Le surnom longtemps accolé à Édouard Philippe, "l’inconnu de Matignon", pourrait tout aussi bien convenir à Jean Castex. Habitué du pouvoir mais largement inconnu du grand public, ce Pyrénéen a navigué dans différents ministères sous la droite, et a notamment été le conseiller de Nicolas Sarkozy et le secrétaire général adjoint de l'Élysée à la fin de sa présidence. Début avril, Édouard Philippe l’avait chargé de coordonner le travail du gouvernement sur le déconfinement des Français. Pour en savoir plus, retrouvez son portrait par ici

"Le président veut reprendre le pouvoir, il veut gouverner. C'est ce qui est expliqué à deux ans de la présidentielle. C'est lui qui doit être en avant, donc il lui faut une équipe gouvernementale qui lui permette d'être en avant. Il faut que Macron fasse du Macron", analyse notre éditorialiste politique Michaël Darmon, selon qui le poste de Premier ministre va encore davantage évoluer en un poste "d'exécutant". 

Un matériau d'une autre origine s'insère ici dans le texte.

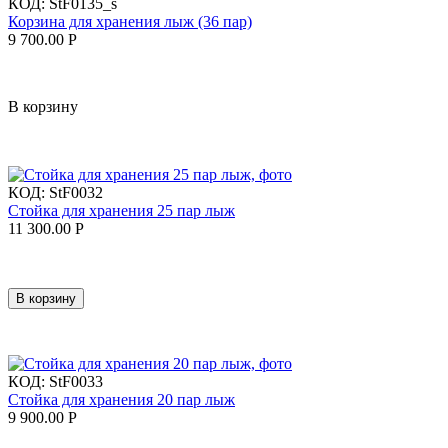
КОД:
StF0135_s
Корзина для хранения лыж (36 пар)
9 700.00
Р
В корзину
КОД:
StF0032
Стойка для хранения 25 пар лыж
11 300.00
Р
В корзину
КОД:
StF0033
Стойка для хранения 20 пар лыж
9 900.00
Р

Jean Castex va arriver à Matignon avec Nicolas Revel comme directeur de cabinet. Ancien collaborateur de Bertrand Delanoë, il a aussi été secrétaire général adjoint de l'Elysée sous François Hollande et dirigeait jusqu’alors la Caisse nationale de l'assurance-maladie. 

Quel avenir pour Édouard Philippe ? 

Après trois ans d'un mandat aussi riche qu'éprouvant, Édouard Philippe quitte Matignon. Mais une question se pose désormais : quel avenir politique pour le désormais ex-Premier ministre, au faîte de sa popularité depuis la crise du coronavirus ? Élu dimanche maire du Havre, il va d’abord retrouver la ville qu’il a dirigé de 2010 à 2017.

Certains l’imaginent également candidat à l’élection présidentielle en 2022 et y travaillent en coulisses. Des boucles Telegram "Édouard Philippe 2022" existent, mais cela n’a pas beaucoup de consistance réelle pour le moment. Edouard Philippe s’est montré extrêmement loyal envers le président de la République ces dernières années, avec qui il a toujours travaillé en fidèle collaboration.